Requirement. Reproduce the text of every listing below word for word and line for line, leaving out the pictures.

Input.
^^^^

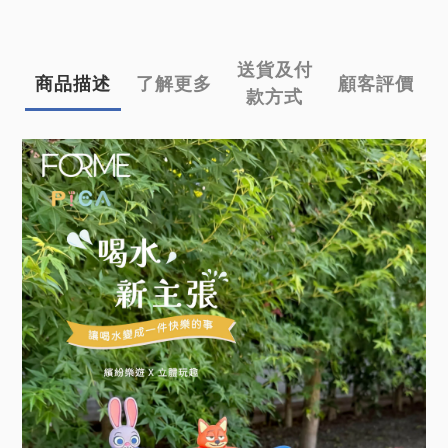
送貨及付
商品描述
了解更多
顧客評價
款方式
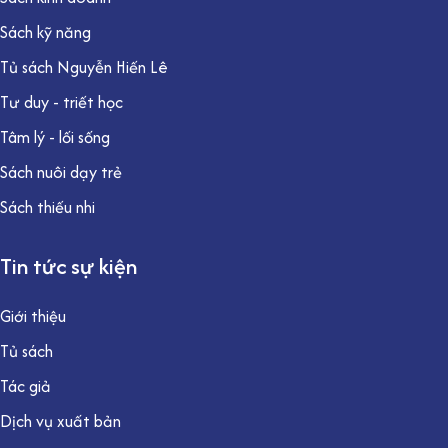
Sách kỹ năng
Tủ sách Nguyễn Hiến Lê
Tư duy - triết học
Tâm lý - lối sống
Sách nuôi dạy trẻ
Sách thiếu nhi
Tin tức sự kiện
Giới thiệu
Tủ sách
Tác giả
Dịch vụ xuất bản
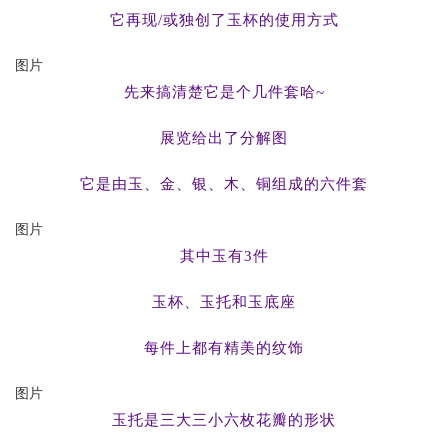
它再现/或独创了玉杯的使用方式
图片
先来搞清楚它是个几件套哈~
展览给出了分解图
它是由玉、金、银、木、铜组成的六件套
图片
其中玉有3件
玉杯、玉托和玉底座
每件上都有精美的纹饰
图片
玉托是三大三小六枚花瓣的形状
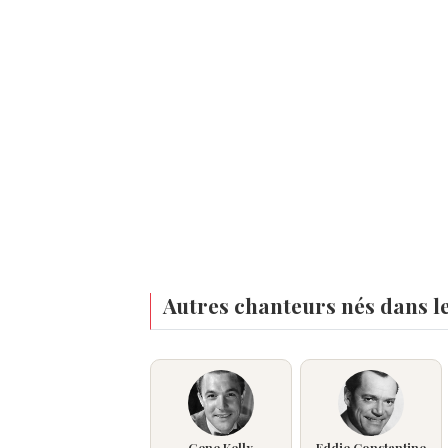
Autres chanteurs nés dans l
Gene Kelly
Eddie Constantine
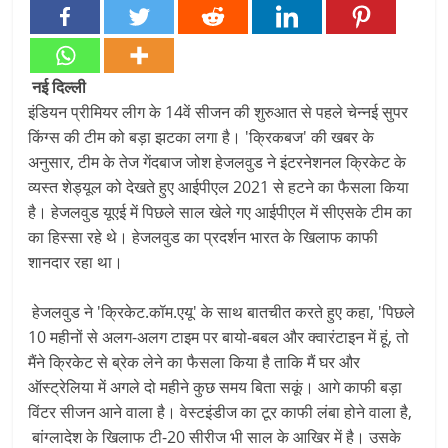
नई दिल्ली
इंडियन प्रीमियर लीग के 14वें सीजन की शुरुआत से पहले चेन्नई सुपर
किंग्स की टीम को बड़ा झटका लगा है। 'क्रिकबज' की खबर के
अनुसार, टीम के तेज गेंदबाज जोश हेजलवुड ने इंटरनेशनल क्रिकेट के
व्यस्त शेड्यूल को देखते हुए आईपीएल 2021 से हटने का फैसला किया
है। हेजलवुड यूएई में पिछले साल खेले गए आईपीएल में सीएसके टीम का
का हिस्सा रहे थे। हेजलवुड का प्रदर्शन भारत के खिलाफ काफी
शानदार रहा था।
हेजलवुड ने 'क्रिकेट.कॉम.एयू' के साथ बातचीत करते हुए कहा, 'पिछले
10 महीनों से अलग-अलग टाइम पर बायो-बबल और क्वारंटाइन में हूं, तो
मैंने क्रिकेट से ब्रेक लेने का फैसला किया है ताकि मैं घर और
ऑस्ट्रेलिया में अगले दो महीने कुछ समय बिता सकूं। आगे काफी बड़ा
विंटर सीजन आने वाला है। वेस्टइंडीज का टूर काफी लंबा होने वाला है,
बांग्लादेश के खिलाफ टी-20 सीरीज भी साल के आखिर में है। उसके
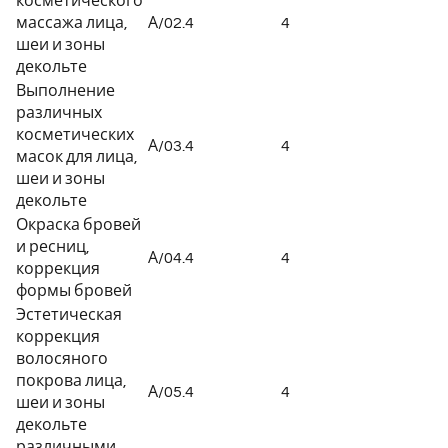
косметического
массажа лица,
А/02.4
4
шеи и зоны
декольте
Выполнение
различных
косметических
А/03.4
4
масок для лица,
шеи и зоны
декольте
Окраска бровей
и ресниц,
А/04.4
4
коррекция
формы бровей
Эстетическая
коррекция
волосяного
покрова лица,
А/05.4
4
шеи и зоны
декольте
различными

^^^^

Task solution.
送貨及付
商品描述
了解更多
顧客評價
款方式
Sách kỹ năng
Tủ sách Nguyễn Hiến Lê
Tư duy - triết học
Tâm lý - lối sống
Sách nuôi dạy trẻ
Sách thiếu nhi
Tin tức sự kiện
Giới thiệu
Tủ sách
Tác giả
Dịch vụ xuất bản
它再现/或独创了玉杯的使用方式
图片
先来搞清楚它是个几件套哈~
展览给出了分解图
它是由玉、金、银、木、铜组成的六件套
图片
其中玉有3件
玉杯、玉托和玉底座
每件上都有精美的纹饰
图片
玉托是三大三小六枚花瓣的形状
Autres chanteurs nés dans l
Gene Kelly
Eddie Constantine
नई दिल्ली
इंडियन प्रीमियर लीग के 14वें सीजन की शुरुआत से पहले चेन्नई सुपर
किंग्स की टीम को बड़ा झटका लगा है। 'क्रिकबज' की खबर के
अनुसार, टीम के तेज गेंदबाज जोश हेजलवुड ने इंटरनेशनल क्रिकेट के
व्यस्त शेड्यूल को देखते हुए आईपीएल 2021 से हटने का फैसला किया
है। हेजलवुड यूएई में पिछले साल खेले गए आईपीएल में सीएसके टीम का
का हिस्सा रहे थे। हेजलवुड का प्रदर्शन भारत के खिलाफ काफी
शानदार रहा था।
हेजलवुड ने 'क्रिकेट.कॉम.एयू' के साथ बातचीत करते हुए कहा, 'पिछले
10 महीनों से अलग-अलग टाइम पर बायो-बबल और क्वारंटाइन में हूं, तो
मैंने क्रिकेट से ब्रेक लेने का फैसला किया है ताकि मैं घर और
ऑस्ट्रेलिया में अगले दो महीने कुछ समय बिता सकूं। आगे काफी बड़ा
विंटर सीजन आने वाला है। वेस्टइंडीज का टूर काफी लंबा होने वाला है,
बांग्लादेश के खिलाफ टी-20 सीरीज भी साल के आखिर में है। उसके
косметического
массажа лица,
А/02.4
4
шеи и зоны
декольте
Выполнение
различных
косметических
А/03.4
4
масок для лица,
шеи и зоны
декольте
Окраска бровей
и ресниц,
А/04.4
4
коррекция
формы бровей
Эстетическая
коррекция
волосяного
покрова лица,
А/05.4
4
шеи и зоны
декольте
различными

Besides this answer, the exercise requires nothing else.